English 100 TTH Thursday Recap and Notes 11/29

November 29, 2012

HOMEWORK:

***Your Annotations for Eric Liu, Freedom Writers, and your 2 research sources are due on TUESDAY or THURSDAY (your choice, as Thursday is a Workshop Day) along with your freewrite journals. 

1. Type up your finalized draft of Works Cited Page

2. Revise (and write more) “Quotation Analysis” so that they become seamless paragraphs. –optional to type and print and bring them to our next class for a quick look.

3. Draft a formal outline that pulls from your Quotation Analysis paragraphs and that tries to put them into a structure underneath an umbrella Thesis Statement of your choosing. Type it and bring it in. Visit OWL to read more about formal outlines. Also look in Diana Hacker Handbook ACADEMIC WRITING tab,  and/or LINKS on ProfessorOgden.com

http://owl.english.purdue.edu/owl/resource/544/01/

NOTES AND STUFF BELOW!

Works Cited

Baldwin, James. “A Letter to My Nephew.” The Progressive. Progressive, Inc.  Dec. 1962. Web. 20 Nov.

2012.

Martinez, Eric. “The Devils Within.” Mi Voz Mi Vida: Latino College Students Tell Their Life Stories.

Eds. Andrew Garrod, Robert Kulkenny, and Christina Gomez. Ithaca and London: Cornell

UP, 2007.  17-33.  Print.

Rodriguez, Joseph. “Dignity and Doubt.” Mi Voz Mi Vida: Latino College Students Tell Their Life Stories.

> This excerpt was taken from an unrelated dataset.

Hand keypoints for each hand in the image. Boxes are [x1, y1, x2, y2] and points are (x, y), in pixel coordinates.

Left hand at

Eds. Andrew Garrod, Robert Kulkenny, and Christina Gomez. Ithaca and London: Cornell

UP, 2007. 34-56.  Print.

“What Does it Meant to be an African-American Woman who Loves Hip-Hop?” dir. Briana Noble.

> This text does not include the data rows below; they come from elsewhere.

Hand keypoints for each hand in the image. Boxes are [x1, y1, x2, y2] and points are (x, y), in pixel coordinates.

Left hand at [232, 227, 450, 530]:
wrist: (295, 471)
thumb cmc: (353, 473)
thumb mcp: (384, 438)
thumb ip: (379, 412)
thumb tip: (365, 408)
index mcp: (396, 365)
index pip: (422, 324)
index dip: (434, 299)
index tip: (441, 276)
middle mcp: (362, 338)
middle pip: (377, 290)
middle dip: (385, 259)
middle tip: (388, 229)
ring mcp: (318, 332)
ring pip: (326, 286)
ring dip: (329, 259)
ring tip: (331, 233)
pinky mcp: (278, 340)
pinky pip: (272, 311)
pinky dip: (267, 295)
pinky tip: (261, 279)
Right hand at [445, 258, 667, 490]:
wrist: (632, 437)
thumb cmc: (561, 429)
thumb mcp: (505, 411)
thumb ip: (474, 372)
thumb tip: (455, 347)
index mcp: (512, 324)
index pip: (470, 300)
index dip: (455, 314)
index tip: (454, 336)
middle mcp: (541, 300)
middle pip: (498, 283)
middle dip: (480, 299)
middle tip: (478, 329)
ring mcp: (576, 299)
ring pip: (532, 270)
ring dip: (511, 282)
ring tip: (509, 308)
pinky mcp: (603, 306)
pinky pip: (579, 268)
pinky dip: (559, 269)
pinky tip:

YouTube.com. Media that Matters. 25 Oct. 2012. Web. 20 Nov. 2012.

 

REFLECTION and PARAPHRASING=Restating

“Like Holden, I think that everyone around me seems phony. I go to school with a bunch of conformists.” (122).

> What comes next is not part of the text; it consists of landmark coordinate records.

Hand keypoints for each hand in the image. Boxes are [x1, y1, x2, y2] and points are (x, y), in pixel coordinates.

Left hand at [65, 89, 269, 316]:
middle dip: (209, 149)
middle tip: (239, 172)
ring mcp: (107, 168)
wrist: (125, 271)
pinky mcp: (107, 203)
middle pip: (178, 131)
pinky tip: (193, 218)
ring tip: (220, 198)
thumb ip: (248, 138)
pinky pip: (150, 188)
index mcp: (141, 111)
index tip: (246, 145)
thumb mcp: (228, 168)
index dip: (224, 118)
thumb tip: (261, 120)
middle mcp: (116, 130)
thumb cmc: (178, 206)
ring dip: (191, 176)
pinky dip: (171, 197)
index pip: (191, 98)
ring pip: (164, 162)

Referencing a character from the novel The Catcher in the Rye, this freedom writer feels like his or her peers are fake and are followers.

 

 

“[He was] born where he was born and faced the future that he faced because he were black and for no other reason. The limits to his ambition were thus expected to be settled. He was born into a society which spelled out with brutal clarity and in as many ways as possible that he was a worthless human being. He was not expected to aspire to excellence. “

Baldwin explained to his nephew how being black and for no other reasons gives his nephew disadvantages to his life. Baldwin feels It was already assumed that Blacks have no room for success or growth. When born into the society, Blacks had no value and no assurance for greatness.

 

 

 

 

 

 

Many of the readings this semester explore identity issues. Latino College student and writer Eric Martinez, in his essay about growing up Latino, says “All the influences of my life have shaped me into the man I have become; yet I am my own man now and dictate my destiny. I can finally take control,” (33). Experiences and mentors formed and contributed to Martinez’s perspectives on life; yet he is the one who decides his future choices.  Eric Martinez may have a slightly different lifestyle than most of the authors writing about identity, but his story does share the common theme of ‘finding your identity.’ Martinez’s ideas in his essay echo in James Baldwin’s “Letter to My Nephew.” In the letter, Baldwin tells his nephew that his nephew’s father wore many faces—his nephew’s father had to be many men in order to survive in a racist society. These “faces” that Baldwin’s brother had were the result of obstacles, and it was these obstacles that shaped Baldwin’s nephew’s father into the man that his father became—and for Baldwin, this was a broken man. For Martinez, luckily, he comes out stronger with his identity intact.